On 30/10/2007, Matthew Somerville <[EMAIL PROTECTED]> wrote:
> Well, you'll be glad to hear that Windows DRM uses the non-proprietary
> elliptic curve, DES, RC4 and SHA1, then?

Can you point me to the open standard for Windows DRM then, so that I
might perform a security analysis? As we all know simple using good
cryptography doesn't mean the format is secure does it? Even without
the flaw in RC4 WEP is still insecure due to the way in which the key
stream cypher was used (resuse of the stream, CRC as only checksum
etc.)

Also DES is generally considered insecure, you might want to use AES
or Tripple DES.
RC4 has flaws in it as well.
SHA1 has weakness as well doesn't it?
How is SHA1 used, it's a one way hash, is this hash then signed to
protect message integrity? Who generates such a key and where is the
public key held (assuming an Asymmetric technique)? How is the public
key protected from tampering?
Can you point me to the standard for the Elliptical curve cryptography
that is used?

I also fail to understand why Open Source is less secure than
proprietary code, purely because you can "see the source". I forget
who's law it is but isn't there a law that states: "The Attacker
already knows the algorithm"?
Most decent security schemes that need to use such algorithms use
keyed algorithms. The algorithm is released publicly. The key is kept
secret. This has the advantage in that your securing less data and
that if the worst happens you can change the key quickly. It also adds
the advantage that everyone can use the same algorithm just with
different keys. Thus you only need one strong public algorithm instead
of a secret one for every party trying to communicate.

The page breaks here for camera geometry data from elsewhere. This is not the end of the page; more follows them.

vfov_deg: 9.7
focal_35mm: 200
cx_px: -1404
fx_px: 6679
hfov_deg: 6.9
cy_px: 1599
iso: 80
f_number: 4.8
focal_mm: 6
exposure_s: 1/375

An algorithm is just a sequence of instructions. If these instructions
are human readable then the algorithm is revealed. An algorithm
written in any language still does the same and is compromised
regardless of which language revealed the information. (Rather like
having a secret document written in French and English, it doesn't
matter which the attacker gets the information in both is revealed as
it was the same).

So if I can get a copy of the Assembly source to Windows DRM the
algorithm is revealed. And therefore is no more secure than Open
Source and the claims made in the interview are entirely false, (or
even fraudulent).

So here is some proof:
Windows DRM is contained in WMP. This is distributed as a binary. A
binary is a list of instructions. 1 assembly instruction is translated
to 1 binary instruction (comments are not part of the algorithm and so
are ignored). 2 different inputs are never mapped to same outputs
based on position. This is therefore a simple substitution cypher.
These can be cracked using statistical methods.

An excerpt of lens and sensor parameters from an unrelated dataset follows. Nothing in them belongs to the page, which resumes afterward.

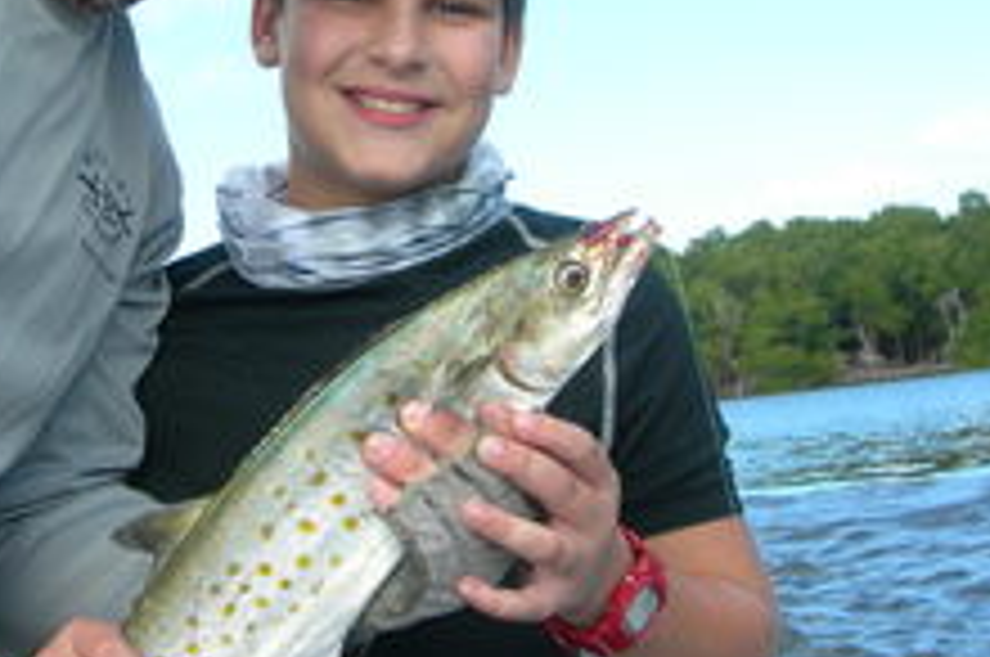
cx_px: 252
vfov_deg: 18.8
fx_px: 1977
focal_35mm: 72
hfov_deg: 27.7
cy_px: 171
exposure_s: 1/160
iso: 50
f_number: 4.8
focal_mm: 7.8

Worse than that however the key (the mapping from Assembler to Binary)
is not secret. It is used by compiler writers.

Would Ashley mind justifying his claim that Open Source code is less
secure because Proprietary code is protected by a Substitution cypher
with a publicly available secret key?

This provides no measure of security, so what is the real reason an
Open DRM specification was not used? And try not to lie this time!

Andy.
-- 
Computers are like air conditioners.  Both stop working, if you open windows.